Like BackTrack, the Save Tribe Swimming group is insistent on an immediate reinstatement of the sport. Its letter Wednesday to Martin, W&M President Katherine Rowe and Rector John Little read, in part:
"It is our position that full reinstatement must happen on or before October 8, 2020. If it does not, we request that you respond with a specific date/time this week to begin meetings with our representatives on a path forward. Simply put, waiting until November to decide the fate of these students is unacceptable.
“Together, we can creatively overcome the financial hurdles, arm the program for continued success, and come to a mutually satisfactory definition of ‘competitive excellence.’ These discussions can begin immediately; we represent a community of constituents eager to partner with you to ensure the lasting success of our programs.”
The swimming program recently raised $1 million in several weeks in an effort to show that it can self-fund.
“It’s unfortunate (Huge) had to lose her job over this,” said Matt Crisci, a member of Save Tribe Swimming. "There were better potential outcomes for everyone if this had been handled better, even going back one to two years.
“All of these programs, if they’re reinstated, can sustain themselves in a way that is not a burden to the college and is an asset to the college.”
Randy Hawthorne, who has raised more than $15 million for track and field, says that sport’s current endowment is more than $7 million. Former Tribe cross country and track coach Alex Gibby, now a coach at Harvard, highlighted that sport’s contribution to diversity at the school.

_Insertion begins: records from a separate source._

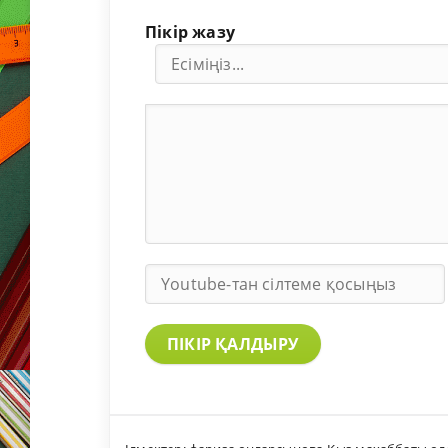
Пікір жазу
ПІКІР ҚАЛДЫРУ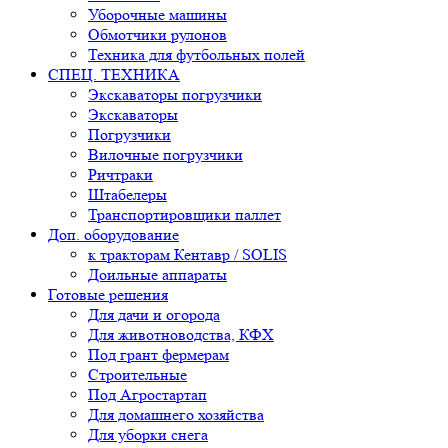
Уборочные машины
Обмотчики рулонов
Техника для футбольных полей
СПЕЦ. ТЕХНИКА
Экскаваторы погрузчики
Экскаваторы
Погрузчики
Вилочные погрузчики
Ричтраки
Штабелеры
Транспортировщики паллет
Доп. оборудование
к тракторам Кентавр / SOLIS
Доильные аппараты
Готовые решения
Для дачи и огорода
Для животноводства, КФХ
Под грант фермерам
Строительные
Под Агростартап
Для домашнего хозяйства
Для уборки снега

“William & Mary has always struggled to incorporate diversity, and track and field can be a big part of that,” said Gibby, who ran at W&M as an undergraduate. "It’s obviously good to see William & Mary step back and reconsider a decision that’s caused a lot of pain.
“When I was at William & Mary we were told athletics taught lessons that you could not learn in the classroom. It’s heartening to see some of our professors rally around some of those same values.”
One of those professors, Katherine Guthrie, who is also a member of Save Tribe Swimming, hopes the appointment of Martin leads to more openness in the athletic department.
“I will work with him in good faith, take him by his word to honor transparency and President Rowe’s promise to include faculty in the discussions of what we mean by competitive excellence and the role of athletics on our campus,” she said.
Speaking, perhaps, for all of those affected, Tribe swimming coach Nate Kellogg said, “I hope they’ll reinstate (the sports) because it’s the best thing for the kids.”